When you think about factors influencing your car insurance rates, your driving record, age, or even the type of car you drive might come to mind. But did you know that your credit score can also play a significant role in determining how much you pay for coverage?
While it may not seem directly related, insurance companies use credit-based insurance scores as a predictive tool to assess risk. Here’s a closer look at how your credit score impacts your car insurance premiums and what you can do about it.
WHY DO INSURERS USE CREDIT SCORES?
The practice of using credit scores in insurance pricing isn’t arbitrary. Insurers have found a statistical correlation between a person’s credit history and the likelihood of filing claims. A higher credit score indicates financial responsibility, which insurers equate with a lower risk of filing frequent or costly claims.
Credit-based insurance scores are not the same as the credit scores lenders use for loans. Instead, these specialized scores consider specific factors like payment history, debt levels, and credit inquiries, excluding personal details such as income or employment status.
HOW DOES YOUR CREDIT SCORE AFFECT YOUR INSURANCE RATES?
Here’s how your credit score can impact your car insurance premiums:
High Credit Score
Drivers with excellent credit typically qualify for the most favorable rates.

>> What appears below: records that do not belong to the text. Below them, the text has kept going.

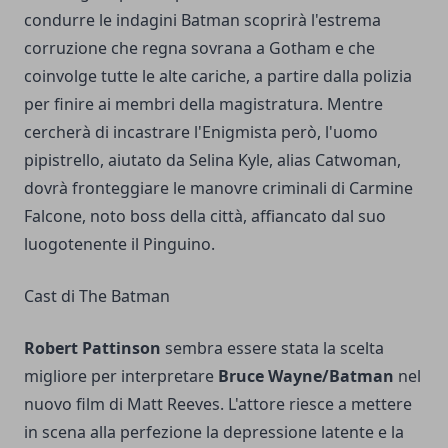
condurre le indagini Batman scoprirà l'estrema
corruzione che regna sovrana a Gotham e che
coinvolge tutte le alte cariche, a partire dalla polizia
per finire ai membri della magistratura. Mentre
cercherà di incastrare l'Enigmista però, l'uomo
pipistrello, aiutato da Selina Kyle, alias Catwoman,
dovrà fronteggiare le manovre criminali di Carmine
Falcone, noto boss della città, affiancato dal suo
luogotenente il Pinguino.
Cast di The Batman
Robert Pattinson
sembra essere stata la scelta
migliore per interpretare
Bruce Wayne/Batman
nel
nuovo film di Matt Reeves. L'attore riesce a mettere
in scena alla perfezione la depressione latente e la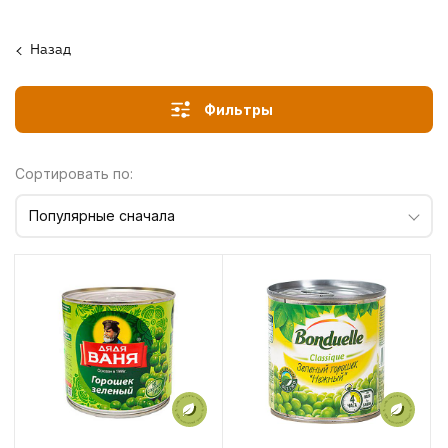
Назад
Фильтры
Сортировать по:
Популярные сначала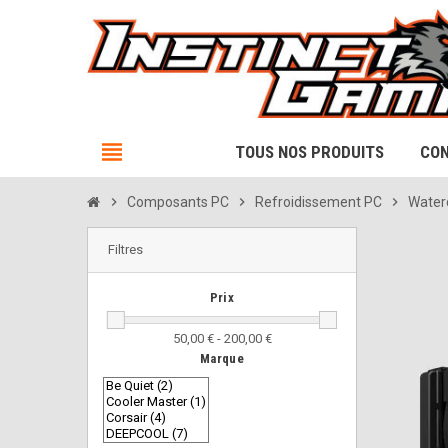
view_headline
TOUS NOS PRODUITS
CON
chevron_right
Composants PC
chevron_right
Refroidissement PC
chevron_right
Water
Filtres
Prix
50,00 € - 200,00 €
Marque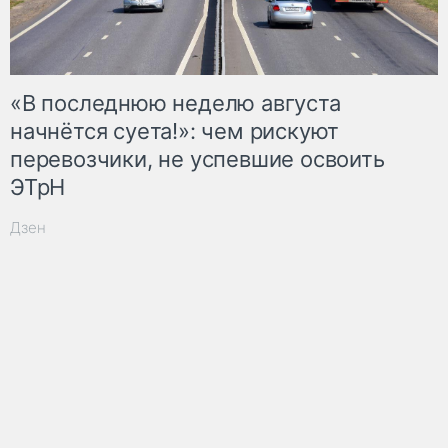
«В последнюю неделю августа
начнётся суета!»: чем рискуют
перевозчики, не успевшие освоить
ЭТрН
Дзен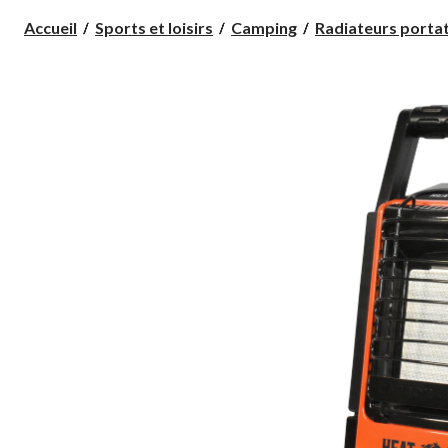
Accueil
Sports et loisirs
Camping
Radiateurs portati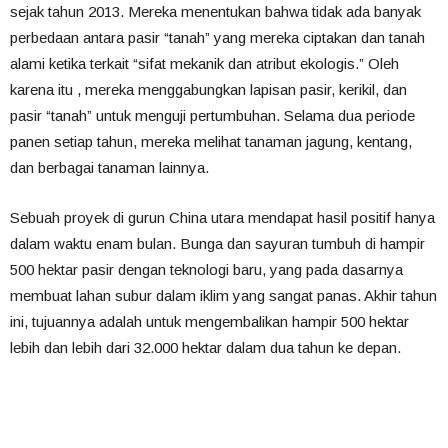
sejak tahun 2013. Mereka menentukan bahwa tidak ada banyak
perbedaan antara pasir “tanah” yang mereka ciptakan dan tanah
alami ketika terkait “sifat mekanik dan atribut ekologis.” Oleh
karena itu , mereka menggabungkan lapisan pasir, kerikil, dan
pasir “tanah” untuk menguji pertumbuhan. Selama dua periode
panen setiap tahun, mereka melihat tanaman jagung, kentang,
dan berbagai tanaman lainnya.
Sebuah proyek di gurun China utara mendapat hasil positif hanya
dalam waktu enam bulan. Bunga dan sayuran tumbuh di hampir
500 hektar pasir dengan teknologi baru, yang pada dasarnya
membuat lahan subur dalam iklim yang sangat panas. Akhir tahun
ini, tujuannya adalah untuk mengembalikan hampir 500 hektar
lebih dan lebih dari 32.000 hektar dalam dua tahun ke depan.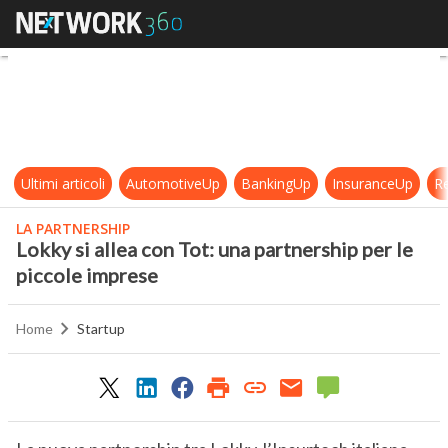
Lokky si allea con Tot: una partner
Ultimi articoli
AutomotiveUp
BankingUp
InsuranceUp
Re
LA PARTNERSHIP
Lokky si allea con Tot: una partnership per le
piccole imprese
Home
Startup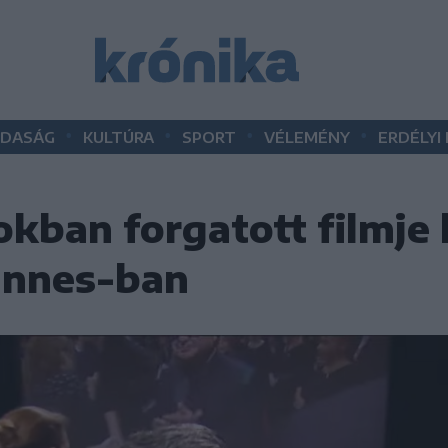
•
•
•
•
DASÁG
KULTÚRA
SPORT
VÉLEMÉNY
ERDÉLYI
tokban forgatott filmje
annes-ban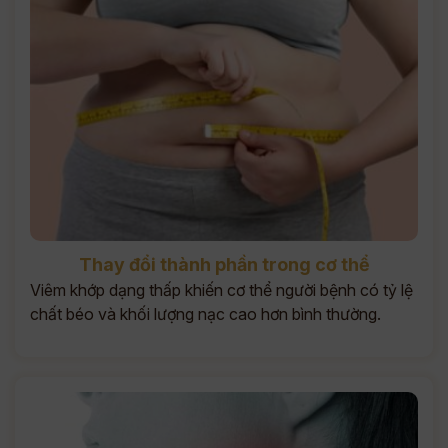
Thay đổi thành phần trong cơ thể
Viêm khớp dạng thấp khiến cơ thể người bệnh có tỷ lệ
chất béo và khối lượng nạc cao hơn bình thường.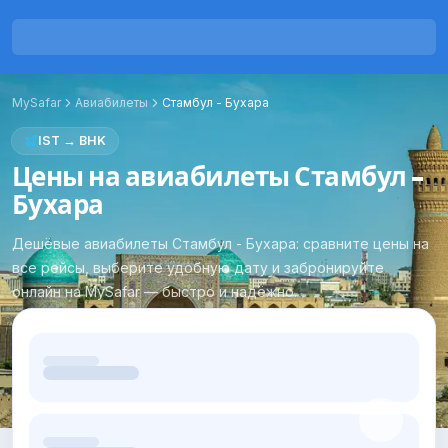
MySafar
Авиабилеты
Стамбул
-
Бухара
IST
→
BHK
Цены на авиабилеты Стамбул -
Бухара
Дешёвые авиабилеты Стамбул - Бухара: сравните цены на
все рейсы, выберите удобную дату и забронируйте
онлайн на MySafar — быстро и надёжно.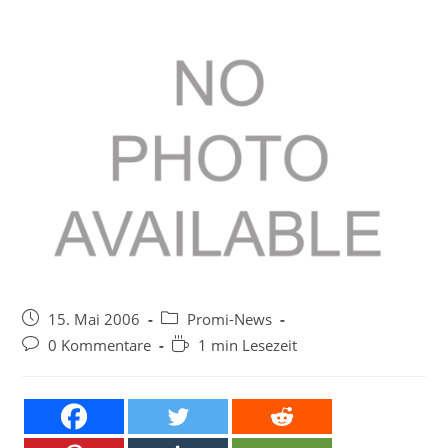
Beitrag
Beitrags-
15. Mai 2006
Promi-News
veröffentlicht:
Kategorie:
Beitrags-
Lesedauer:
0 Kommentare
1 min Lesezeit
Kommentare: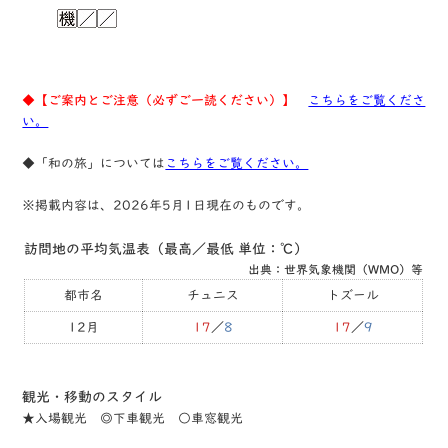
◆【ご案内とご注意（必ずご一読ください）】
こちらをご覧くださ
い。
◆「和の旅」については
こちらをご覧ください。
※掲載内容は、2026年5月1日現在のものです。
訪問地の平均気温表（最高／最低 単位：℃）
出典：世界気象機関（WMO）等
都市名
チュニス
トズール
12月
17
／
8
17
／
9
観光・移動のスタイル
★⼊場観光 ◎下⾞観光 ○⾞窓観光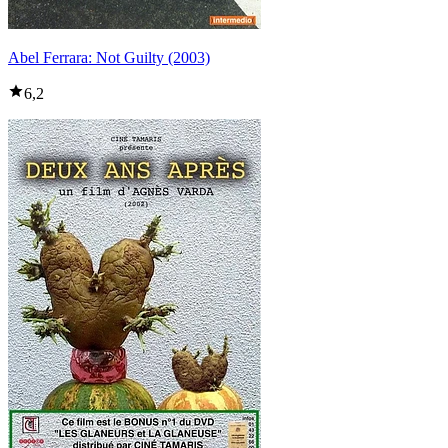
Abel Ferrara: Not Guilty (2003)
6,2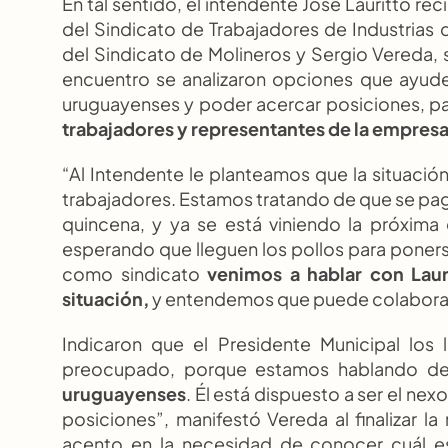
En tal sentido, el intendente José Lauritto reci
del Sindicato de Trabajadores de Industrias d
del Sindicato de Molineros y Sergio Vereda, s
encuentro se analizaron opciones que ayude
uruguayenses y poder acercar posiciones, par
trabajadores y representantes de la empres
“Al Intendente le planteamos que la situació
trabajadores. Estamos tratando de que se pag
quincena, y ya se está viniendo la próxima
esperando que lleguen los pollos para poners
como sindicato 
venimos a hablar con Laur
situación,
 y entendemos que puede colaborar 
Indicaron que el Presidente Municipal los 
preocupado, porque estamos hablando d
uruguayenses
. Él está dispuesto a ser el ne
posiciones”, manifestó Vereda al finalizar la 
acento en la necesidad de conocer cuál es 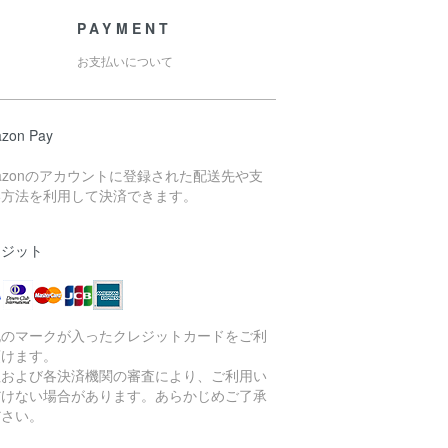
PAYMENT
お支払いについて
zon Pay
azonのアカウントに登録された配送先や支
い方法を利用して決済できます。
レジット
記のマークが入ったクレジットカードをご利
頂けます。
社および各決済機関の審査により、ご利用い
だけない場合があります。あらかじめご了承
ださい。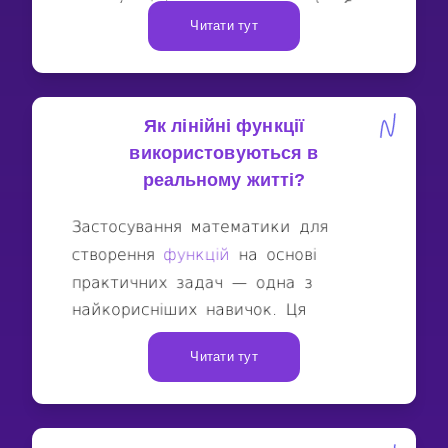
Читати тут
Як лінійні функції
використовуються в
реальному житті?
Читати тут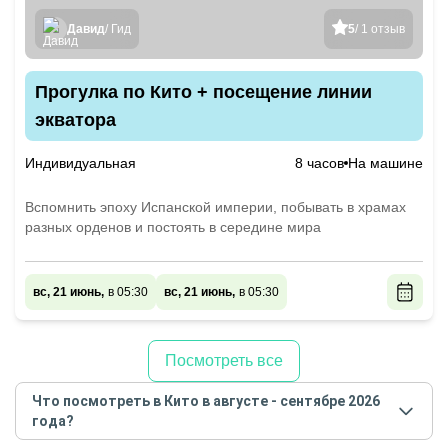
Давид
/ Гид
5
/ 1 отзыв
Прогулка по Кито + посещение линии
экватора
Индивидуальная
8 часов
На машине
Вспомнить эпоху Испанской империи, побывать в храмах
разных орденов и постоять в середине мира
вс, 21 июнь,
в 05:30
вс, 21 июнь,
в 05:30
Посмотреть все
Что посмотреть в Кито в августе - сентябре 2026
года?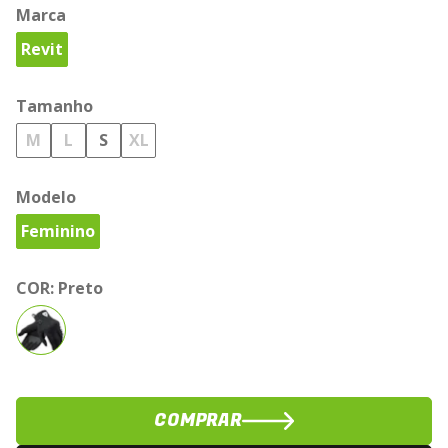
Marca
Revit
Tamanho
M
L
S
XL
Modelo
Feminino
COR:
Preto
COMPRAR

Insurers view them as low-risk customers, making them less likely to file claims.
Average Credit Score
A fair or average credit score might result in moderate premiums. While you’re not considered high-risk, there’s still room for improvement.
Low Credit Score
Drivers with poor credit may see significantly higher premiums. Insurers perceive them as more likely to file claims, so they offset that risk with higher costs.
In states where this practice is allowed, the difference between premiums for drivers with excellent credit and those with poor credit can be substantial.
STATES WITH RESTRICTIONS ON CREDIT SCORE USE
Not all states allow insurance companies to factor credit scores into their pricing models. California, Hawaii, and Massachusetts, for instance, have prohibited the use of credit scores in determining car insurance rates. If you live in one of these states, your premiums are calculated based on other factors like driving history, vehicle type, and location.
WHAT FACTORS IN YOUR CREDIT HISTORY ARE CONSIDERED?
To understand how your credit score influences your insurance rates, it helps to know which parts of your credit report insurers pay attention to:
1. Payment History: Do you consistently pay your bills on time? Late payments can be a red flag for insurers.
2. Credit Utilization: This measures how much of your available credit you’re using. Keeping your credit utilization low (ideally below 30%) reflects positively on your creditworthiness.
3. Length of Credit History: A longer credit history often works in your favor.
4. Debt-to-Income Ratio: While this isn’t directly factored into your credit score, a high level of debt can still impact your insurance score.
5. Number of Hard Inquiries: Frequent credit applications may signal financial instability, which insurers might view as a higher risk.
HOW TO IMPROVE YOUR CREDIT SCORE & LOWER YOUR PREMIUMS
If your credit score contributes to higher car insurance rates, don’t worry – it’s not permanent. By taking proactive steps to improve your credit, you can work toward more affordable premiums.
1. Pay Bills on Time: Your payment history accounts for a significant portion of your credit score, so make timely payments a priority.
2. Reduce Credit Card Balances: Lowering your credit utilization ratio can quickly boost your score.
3. Check for Errors on Your Credit Report: Mistakes happen. Review your credit report regularly to ensure all information is accurate.
4. Avoid Opening Too Many New Accounts: Each hard inquiry can slightly lower your score, so only apply for new credit when necessary.
5. Maintain Old Credit Accounts: Keeping older accounts open can help increase the length of your credit history.
ARE THERE OTHER WAYS TO SAVE ON CAR INSURANCE?
While improving your credit score is a long-term strategy, there are other ways to reduce your car insurance premiums in the meantime:
- Shop Around: Rates can vary widely between insurers, so compare quotes to find the best deal.
- Bundle Policies: Combining auto and home insurance with the same provider often comes with discounts.
- Take a Defensive Driving Course: Many insurers offer discounts for completing a certified course.
- Ask About Discounts: Whether it’s for a clean driving record, low mileage, or being a member of certain organizations, insurers offer a variety of discounts that could apply to you.
Your credit score is just one piece of the puzzle when it comes to determining car insurance rates, but it’s an important one. By understanding how it factors into your premiums and taking steps to improve your score, you can position yourself for better rates over time.
Improving your credit score might take time, but every small step you take is a move toward better financial health – and potentially lower insurance rates. Why wait? Start taking control today.